What to produce:
Among the entries below, take the line with "immunohistochemical staining in" and the line with "staining of normal", and output them and every line between them exactly, with nothing else.
━━━ Given records
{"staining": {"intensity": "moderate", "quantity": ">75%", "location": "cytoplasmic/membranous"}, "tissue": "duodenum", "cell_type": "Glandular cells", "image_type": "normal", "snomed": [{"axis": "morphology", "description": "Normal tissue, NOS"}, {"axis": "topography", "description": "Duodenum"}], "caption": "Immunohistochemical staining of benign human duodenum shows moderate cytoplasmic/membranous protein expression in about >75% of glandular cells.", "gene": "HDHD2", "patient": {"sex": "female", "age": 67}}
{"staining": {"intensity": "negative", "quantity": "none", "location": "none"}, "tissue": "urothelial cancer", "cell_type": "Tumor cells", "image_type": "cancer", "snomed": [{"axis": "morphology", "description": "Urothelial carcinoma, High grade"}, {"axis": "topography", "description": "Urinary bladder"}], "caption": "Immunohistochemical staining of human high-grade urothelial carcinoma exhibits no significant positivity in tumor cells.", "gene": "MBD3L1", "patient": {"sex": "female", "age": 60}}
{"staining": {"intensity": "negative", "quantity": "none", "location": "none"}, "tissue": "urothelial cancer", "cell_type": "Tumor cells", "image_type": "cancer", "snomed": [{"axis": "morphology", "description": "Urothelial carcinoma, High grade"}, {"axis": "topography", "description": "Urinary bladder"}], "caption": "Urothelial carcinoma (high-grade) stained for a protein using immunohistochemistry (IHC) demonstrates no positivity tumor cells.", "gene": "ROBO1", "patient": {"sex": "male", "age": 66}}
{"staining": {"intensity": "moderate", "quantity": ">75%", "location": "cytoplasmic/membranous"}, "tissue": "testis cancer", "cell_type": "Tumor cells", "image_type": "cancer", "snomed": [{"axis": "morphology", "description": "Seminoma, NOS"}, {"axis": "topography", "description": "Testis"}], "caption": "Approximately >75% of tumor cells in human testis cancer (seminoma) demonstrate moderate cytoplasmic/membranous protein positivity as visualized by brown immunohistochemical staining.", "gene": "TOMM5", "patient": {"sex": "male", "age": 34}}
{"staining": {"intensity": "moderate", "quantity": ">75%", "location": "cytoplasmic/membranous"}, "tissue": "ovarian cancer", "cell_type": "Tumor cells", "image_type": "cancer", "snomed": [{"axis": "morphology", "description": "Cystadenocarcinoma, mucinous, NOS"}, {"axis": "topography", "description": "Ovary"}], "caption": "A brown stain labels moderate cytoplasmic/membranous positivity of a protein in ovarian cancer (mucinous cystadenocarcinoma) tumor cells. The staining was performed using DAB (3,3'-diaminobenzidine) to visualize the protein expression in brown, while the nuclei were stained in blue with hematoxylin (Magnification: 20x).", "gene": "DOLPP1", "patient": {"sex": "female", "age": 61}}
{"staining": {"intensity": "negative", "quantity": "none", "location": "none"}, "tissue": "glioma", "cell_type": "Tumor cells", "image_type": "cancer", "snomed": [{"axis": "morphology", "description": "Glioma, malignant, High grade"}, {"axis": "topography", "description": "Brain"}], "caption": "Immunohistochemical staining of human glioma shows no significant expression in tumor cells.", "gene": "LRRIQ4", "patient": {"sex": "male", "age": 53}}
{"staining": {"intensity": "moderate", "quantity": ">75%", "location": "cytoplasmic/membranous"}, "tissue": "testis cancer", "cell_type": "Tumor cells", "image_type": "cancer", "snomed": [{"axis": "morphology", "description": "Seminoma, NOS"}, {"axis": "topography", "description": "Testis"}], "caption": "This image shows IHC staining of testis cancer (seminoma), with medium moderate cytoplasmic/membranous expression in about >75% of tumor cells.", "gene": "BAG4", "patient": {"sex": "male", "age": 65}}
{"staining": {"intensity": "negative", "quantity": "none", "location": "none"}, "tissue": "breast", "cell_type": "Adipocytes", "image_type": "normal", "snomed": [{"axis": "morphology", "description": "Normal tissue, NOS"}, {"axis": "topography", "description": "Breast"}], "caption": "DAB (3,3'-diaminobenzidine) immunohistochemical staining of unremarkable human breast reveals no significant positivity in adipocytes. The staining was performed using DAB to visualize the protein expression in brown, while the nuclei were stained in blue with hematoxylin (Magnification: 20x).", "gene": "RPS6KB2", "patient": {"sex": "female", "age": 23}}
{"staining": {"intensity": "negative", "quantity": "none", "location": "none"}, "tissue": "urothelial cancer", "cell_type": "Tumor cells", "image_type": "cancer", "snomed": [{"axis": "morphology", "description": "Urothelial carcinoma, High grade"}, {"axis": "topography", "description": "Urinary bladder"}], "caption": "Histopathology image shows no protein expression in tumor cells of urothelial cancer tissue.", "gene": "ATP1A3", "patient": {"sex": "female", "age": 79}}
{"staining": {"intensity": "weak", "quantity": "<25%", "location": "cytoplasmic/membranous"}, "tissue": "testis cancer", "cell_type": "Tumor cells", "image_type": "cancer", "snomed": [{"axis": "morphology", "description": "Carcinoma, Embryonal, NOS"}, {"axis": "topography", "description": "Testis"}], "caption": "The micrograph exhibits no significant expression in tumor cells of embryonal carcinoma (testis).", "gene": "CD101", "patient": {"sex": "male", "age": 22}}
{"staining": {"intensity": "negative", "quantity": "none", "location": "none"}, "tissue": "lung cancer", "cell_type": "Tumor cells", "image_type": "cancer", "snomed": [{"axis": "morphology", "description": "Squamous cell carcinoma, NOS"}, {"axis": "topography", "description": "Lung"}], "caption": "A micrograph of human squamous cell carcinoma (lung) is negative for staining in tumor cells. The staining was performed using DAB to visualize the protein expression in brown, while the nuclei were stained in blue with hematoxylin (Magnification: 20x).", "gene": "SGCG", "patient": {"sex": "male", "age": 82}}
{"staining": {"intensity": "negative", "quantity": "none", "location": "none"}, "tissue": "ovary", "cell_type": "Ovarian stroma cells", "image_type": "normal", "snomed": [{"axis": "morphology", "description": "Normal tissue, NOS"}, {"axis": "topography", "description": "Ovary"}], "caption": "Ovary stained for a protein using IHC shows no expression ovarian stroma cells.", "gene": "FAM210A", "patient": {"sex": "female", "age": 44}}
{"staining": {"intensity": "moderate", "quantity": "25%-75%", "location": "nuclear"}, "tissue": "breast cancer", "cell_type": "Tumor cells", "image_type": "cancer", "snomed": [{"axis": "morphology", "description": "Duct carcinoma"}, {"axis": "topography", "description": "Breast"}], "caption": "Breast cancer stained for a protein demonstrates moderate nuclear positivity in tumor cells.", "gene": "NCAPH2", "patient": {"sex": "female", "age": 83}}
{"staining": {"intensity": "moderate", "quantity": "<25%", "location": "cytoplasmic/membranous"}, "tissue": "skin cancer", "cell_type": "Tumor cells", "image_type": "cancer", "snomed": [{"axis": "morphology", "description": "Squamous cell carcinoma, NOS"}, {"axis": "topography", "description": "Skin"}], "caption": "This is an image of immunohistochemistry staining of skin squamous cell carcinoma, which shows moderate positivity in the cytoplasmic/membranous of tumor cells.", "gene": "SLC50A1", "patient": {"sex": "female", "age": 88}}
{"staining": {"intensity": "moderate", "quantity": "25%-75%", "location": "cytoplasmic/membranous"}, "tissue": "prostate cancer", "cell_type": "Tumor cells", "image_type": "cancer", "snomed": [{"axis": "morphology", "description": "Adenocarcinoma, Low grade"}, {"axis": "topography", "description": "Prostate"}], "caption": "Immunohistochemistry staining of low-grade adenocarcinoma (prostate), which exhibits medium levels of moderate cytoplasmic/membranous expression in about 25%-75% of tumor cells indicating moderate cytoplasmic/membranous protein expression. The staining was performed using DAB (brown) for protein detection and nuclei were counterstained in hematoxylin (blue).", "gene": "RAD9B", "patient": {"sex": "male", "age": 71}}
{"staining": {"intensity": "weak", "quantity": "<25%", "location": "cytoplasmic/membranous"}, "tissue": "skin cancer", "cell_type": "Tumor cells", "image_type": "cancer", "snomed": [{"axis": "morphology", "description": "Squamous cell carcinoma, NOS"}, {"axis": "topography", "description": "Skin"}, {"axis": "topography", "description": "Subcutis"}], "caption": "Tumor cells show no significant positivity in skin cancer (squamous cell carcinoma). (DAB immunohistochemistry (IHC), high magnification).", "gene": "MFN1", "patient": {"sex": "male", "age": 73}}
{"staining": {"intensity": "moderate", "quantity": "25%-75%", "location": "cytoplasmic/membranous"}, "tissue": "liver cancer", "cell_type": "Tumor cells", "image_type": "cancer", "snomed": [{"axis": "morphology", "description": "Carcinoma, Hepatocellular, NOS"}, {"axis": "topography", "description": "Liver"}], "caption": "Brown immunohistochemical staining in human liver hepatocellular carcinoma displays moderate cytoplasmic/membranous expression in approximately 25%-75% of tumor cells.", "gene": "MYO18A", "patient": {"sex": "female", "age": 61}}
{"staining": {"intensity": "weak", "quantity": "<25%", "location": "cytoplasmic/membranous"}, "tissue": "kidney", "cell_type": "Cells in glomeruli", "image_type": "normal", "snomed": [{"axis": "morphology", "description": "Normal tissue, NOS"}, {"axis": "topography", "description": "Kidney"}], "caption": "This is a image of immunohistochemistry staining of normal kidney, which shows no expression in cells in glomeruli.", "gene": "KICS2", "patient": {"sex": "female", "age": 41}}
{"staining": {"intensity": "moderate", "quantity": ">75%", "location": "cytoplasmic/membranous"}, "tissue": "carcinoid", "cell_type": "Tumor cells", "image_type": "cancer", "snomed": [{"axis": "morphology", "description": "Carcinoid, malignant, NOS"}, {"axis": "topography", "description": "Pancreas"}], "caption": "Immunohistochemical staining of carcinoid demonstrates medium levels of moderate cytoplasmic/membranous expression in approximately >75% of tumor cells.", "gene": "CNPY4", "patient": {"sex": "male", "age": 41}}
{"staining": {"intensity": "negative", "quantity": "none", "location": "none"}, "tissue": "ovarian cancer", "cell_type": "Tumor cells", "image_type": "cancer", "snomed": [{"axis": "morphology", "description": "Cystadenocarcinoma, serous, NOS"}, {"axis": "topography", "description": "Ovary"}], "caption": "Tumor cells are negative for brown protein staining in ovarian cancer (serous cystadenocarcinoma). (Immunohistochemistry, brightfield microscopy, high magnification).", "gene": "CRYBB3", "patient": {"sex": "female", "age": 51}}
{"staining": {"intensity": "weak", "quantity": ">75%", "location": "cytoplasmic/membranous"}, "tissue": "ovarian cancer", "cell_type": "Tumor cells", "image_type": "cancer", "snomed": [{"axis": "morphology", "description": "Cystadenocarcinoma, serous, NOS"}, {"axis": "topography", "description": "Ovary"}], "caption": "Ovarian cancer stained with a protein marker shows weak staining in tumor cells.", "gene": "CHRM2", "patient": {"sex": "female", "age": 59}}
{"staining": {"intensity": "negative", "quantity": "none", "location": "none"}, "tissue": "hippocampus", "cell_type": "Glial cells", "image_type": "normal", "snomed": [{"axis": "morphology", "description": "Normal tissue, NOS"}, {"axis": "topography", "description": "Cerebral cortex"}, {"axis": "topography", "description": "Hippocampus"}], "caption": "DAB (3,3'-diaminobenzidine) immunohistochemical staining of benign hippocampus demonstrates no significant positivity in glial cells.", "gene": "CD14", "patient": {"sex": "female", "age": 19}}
━━━━━━
The answer:
{"staining": {"intensity": "moderate", "quantity": "25%-75%", "location": "cytoplasmic/membranous"}, "tissue": "liver cancer", "cell_type": "Tumor cells", "image_type": "cancer", "snomed": [{"axis": "morphology", "description": "Carcinoma, Hepatocellular, NOS"}, {"axis": "topography", "description": "Liver"}], "caption": "Brown immunohistochemical staining in human liver hepatocellular carcinoma displays moderate cytoplasmic/membranous expression in approximately 25%-75% of tumor cells.", "gene": "MYO18A", "patient": {"sex": "female", "age": 61}}
{"staining": {"intensity": "weak", "quantity": "<25%", "location": "cytoplasmic/membranous"}, "tissue": "kidney", "cell_type": "Cells in glomeruli", "image_type": "normal", "snomed": [{"axis": "morphology", "description": "Normal tissue, NOS"}, {"axis": "topography", "description": "Kidney"}], "caption": "This is a image of immunohistochemistry staining of normal kidney, which shows no expression in cells in glomeruli.", "gene": "KICS2", "patient": {"sex": "female", "age": 41}}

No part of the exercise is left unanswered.